Anna Chromy (18 July 1940 – 18 September 2021) was a painter and sculptor of Czech-German descent. At the end of World War II, Chromy's family was expelled from Bohemia to Vienna, Austria.  Her family did not have enough money for her to attend art school however, so only after she married and moved to Paris was it possible. She received her education at the École des Beaux-Arts. It was here she realised an interest in Salvador Dalí and other surrealists, and began using the soft colours of William Turner in her paintings.

A life-threatening accident in 1992 meant that Chromy was unable to paint for eight years. She turned her attention to sculpture using bronze and marble as her media.

Biography
Anna was born to a Czech mother and a German father on 18 July 1940, in Krumau, Czechoslovakia. Anna's childhood in Bohemia provided her with her first indulgence in art, and she was often fascinated with images of ancient palaces displaying sculptures, graphics and paintings. After World War II, at the age of five, Anna and her family were forced to leave Krumlov and move to Austria. While in Austria, the musical culture of Vienna and Salzburg made a lasting impression on Anna, and would eventually be the inspiration for many of her works of art. In 1970, Anna and her husband, Wolfgang, moved to Barbizon, France, which is southeast of Paris. Here, Anna was surrounded by artists who came from far and wide to paint the beautiful forests of Fontainebleau. While in Barbizon, Anna began to study at the Academy de la Grande Chaumire in Paris.

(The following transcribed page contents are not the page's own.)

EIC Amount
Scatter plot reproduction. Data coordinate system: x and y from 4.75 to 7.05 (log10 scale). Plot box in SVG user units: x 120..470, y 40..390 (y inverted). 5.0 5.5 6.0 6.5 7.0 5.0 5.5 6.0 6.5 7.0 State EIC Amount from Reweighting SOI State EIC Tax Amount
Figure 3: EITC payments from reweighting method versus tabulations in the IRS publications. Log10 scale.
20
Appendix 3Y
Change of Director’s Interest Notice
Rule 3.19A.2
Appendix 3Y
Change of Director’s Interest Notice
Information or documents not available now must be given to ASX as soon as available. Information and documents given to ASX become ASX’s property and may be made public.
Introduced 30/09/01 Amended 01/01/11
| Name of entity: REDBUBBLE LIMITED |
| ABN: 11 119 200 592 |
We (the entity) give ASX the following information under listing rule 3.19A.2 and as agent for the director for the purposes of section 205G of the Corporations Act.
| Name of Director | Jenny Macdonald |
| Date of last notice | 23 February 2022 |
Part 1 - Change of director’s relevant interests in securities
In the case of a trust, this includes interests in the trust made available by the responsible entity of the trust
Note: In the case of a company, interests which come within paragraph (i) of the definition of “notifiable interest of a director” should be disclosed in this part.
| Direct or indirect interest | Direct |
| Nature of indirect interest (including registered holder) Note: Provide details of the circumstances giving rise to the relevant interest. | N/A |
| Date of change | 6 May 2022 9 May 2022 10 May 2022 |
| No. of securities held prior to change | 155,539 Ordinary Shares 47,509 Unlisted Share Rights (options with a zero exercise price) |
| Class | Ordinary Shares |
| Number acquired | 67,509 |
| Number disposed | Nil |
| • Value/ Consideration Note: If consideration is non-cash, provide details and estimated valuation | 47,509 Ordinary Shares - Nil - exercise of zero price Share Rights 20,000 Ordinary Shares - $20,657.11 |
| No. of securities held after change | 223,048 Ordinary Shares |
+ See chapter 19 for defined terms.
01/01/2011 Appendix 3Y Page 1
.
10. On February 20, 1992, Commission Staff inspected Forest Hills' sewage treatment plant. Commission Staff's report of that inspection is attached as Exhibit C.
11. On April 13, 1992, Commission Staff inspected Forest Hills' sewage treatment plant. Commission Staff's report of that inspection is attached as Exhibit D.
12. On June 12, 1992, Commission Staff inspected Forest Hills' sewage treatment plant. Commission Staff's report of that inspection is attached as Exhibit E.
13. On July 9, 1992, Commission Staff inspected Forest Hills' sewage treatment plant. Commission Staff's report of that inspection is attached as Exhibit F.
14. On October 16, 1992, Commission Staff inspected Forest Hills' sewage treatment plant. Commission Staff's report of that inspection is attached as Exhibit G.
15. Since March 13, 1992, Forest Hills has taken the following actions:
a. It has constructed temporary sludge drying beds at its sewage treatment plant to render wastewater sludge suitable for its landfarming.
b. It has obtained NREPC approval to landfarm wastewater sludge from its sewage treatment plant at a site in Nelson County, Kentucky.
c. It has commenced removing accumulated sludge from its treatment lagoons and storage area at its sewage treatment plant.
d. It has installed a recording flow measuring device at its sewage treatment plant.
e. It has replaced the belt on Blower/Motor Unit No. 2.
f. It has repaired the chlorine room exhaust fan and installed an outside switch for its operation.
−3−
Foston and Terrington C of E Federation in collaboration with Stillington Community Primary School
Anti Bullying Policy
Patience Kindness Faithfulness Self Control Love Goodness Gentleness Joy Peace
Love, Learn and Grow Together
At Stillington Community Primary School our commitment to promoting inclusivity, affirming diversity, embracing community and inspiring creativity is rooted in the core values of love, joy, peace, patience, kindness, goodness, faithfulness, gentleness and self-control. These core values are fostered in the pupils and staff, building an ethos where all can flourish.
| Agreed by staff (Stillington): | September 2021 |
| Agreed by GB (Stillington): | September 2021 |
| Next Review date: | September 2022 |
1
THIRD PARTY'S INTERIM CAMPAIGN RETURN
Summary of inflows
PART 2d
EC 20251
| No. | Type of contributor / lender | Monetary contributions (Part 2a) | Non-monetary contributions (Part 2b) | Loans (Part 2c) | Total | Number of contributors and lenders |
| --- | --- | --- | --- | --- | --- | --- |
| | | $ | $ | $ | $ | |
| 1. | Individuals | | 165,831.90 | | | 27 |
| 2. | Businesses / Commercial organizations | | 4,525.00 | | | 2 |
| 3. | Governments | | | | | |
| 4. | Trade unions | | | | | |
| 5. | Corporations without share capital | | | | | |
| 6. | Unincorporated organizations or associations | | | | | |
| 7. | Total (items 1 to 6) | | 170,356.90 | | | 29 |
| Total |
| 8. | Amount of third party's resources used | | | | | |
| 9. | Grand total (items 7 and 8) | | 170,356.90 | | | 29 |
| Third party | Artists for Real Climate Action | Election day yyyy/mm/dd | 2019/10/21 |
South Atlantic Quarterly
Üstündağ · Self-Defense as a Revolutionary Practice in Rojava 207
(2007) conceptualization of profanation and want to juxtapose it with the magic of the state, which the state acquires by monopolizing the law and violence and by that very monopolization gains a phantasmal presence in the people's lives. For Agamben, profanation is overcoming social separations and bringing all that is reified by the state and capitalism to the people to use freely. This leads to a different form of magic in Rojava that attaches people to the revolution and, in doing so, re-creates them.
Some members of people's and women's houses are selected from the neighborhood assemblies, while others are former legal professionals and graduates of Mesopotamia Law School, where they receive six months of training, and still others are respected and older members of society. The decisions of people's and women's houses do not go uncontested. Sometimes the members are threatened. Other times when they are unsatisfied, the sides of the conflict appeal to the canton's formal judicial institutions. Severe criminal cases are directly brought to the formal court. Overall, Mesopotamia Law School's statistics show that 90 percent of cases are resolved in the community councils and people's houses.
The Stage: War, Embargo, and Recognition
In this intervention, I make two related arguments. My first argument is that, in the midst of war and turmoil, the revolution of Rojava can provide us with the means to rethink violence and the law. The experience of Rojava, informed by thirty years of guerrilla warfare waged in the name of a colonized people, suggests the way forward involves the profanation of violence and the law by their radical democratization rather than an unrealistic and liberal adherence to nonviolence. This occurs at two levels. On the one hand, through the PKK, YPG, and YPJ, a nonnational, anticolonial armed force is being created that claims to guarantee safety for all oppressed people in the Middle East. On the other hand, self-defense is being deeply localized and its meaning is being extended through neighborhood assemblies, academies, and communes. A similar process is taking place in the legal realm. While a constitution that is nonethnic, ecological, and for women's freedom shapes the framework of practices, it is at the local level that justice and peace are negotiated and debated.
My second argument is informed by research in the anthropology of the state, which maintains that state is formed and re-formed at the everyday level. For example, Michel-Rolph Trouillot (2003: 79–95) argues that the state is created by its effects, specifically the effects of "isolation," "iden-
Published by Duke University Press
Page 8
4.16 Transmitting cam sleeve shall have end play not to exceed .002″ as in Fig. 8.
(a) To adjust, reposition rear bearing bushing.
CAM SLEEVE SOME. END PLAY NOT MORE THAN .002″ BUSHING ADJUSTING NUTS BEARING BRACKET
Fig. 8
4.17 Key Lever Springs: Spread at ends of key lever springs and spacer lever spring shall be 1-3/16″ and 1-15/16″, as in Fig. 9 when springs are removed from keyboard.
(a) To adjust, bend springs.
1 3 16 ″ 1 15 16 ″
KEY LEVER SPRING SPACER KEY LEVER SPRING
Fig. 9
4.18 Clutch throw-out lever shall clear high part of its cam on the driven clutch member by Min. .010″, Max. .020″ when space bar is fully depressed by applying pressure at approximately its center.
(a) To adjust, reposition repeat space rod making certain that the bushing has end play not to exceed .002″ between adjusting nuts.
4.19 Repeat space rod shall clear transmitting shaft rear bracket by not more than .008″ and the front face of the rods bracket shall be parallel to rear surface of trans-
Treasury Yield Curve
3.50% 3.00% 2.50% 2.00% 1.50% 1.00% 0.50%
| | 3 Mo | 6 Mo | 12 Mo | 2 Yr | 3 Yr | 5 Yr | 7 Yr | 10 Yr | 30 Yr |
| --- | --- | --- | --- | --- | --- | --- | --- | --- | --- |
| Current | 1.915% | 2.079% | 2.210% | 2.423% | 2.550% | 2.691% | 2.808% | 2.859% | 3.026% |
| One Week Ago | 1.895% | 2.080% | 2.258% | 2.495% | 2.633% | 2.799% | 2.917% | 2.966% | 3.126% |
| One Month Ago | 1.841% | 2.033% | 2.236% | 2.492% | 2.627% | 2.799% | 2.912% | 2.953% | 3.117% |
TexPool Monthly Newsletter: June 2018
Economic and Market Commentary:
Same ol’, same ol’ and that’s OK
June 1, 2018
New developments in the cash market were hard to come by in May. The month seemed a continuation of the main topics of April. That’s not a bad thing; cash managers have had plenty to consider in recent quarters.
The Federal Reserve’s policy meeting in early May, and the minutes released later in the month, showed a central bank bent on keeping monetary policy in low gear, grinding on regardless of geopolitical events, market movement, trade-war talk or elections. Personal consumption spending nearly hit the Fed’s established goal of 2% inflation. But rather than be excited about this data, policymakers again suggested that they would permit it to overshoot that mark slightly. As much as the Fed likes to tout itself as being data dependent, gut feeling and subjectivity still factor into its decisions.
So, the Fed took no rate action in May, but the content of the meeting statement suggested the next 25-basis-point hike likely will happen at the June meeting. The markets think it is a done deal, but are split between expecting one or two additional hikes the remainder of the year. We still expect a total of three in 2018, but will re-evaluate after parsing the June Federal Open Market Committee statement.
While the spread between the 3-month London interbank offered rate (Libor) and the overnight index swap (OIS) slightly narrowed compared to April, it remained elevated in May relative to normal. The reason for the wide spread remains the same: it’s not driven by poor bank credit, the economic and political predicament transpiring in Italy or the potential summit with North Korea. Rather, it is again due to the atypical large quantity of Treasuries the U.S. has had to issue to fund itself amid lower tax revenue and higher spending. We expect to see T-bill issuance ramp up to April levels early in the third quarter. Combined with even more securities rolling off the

It was during her studies in Paris that Anna met her mentor, Salvador Dalí, who also became a personal friend. As his pupil, Dali inspired Anna's imagination and creativity with his personal style of art known as surrealism. Anna developed an appreciation of Dali's style, and her paintings drew from her admiration of Dali and other artists of surrealism such as Max Ernst, Rene Magritte. She did a charcoal of Dali and Gala titled "Homage Dali & Gala," and Dali's image appears in her 1981 oil painting, "The Boat of Cadaces."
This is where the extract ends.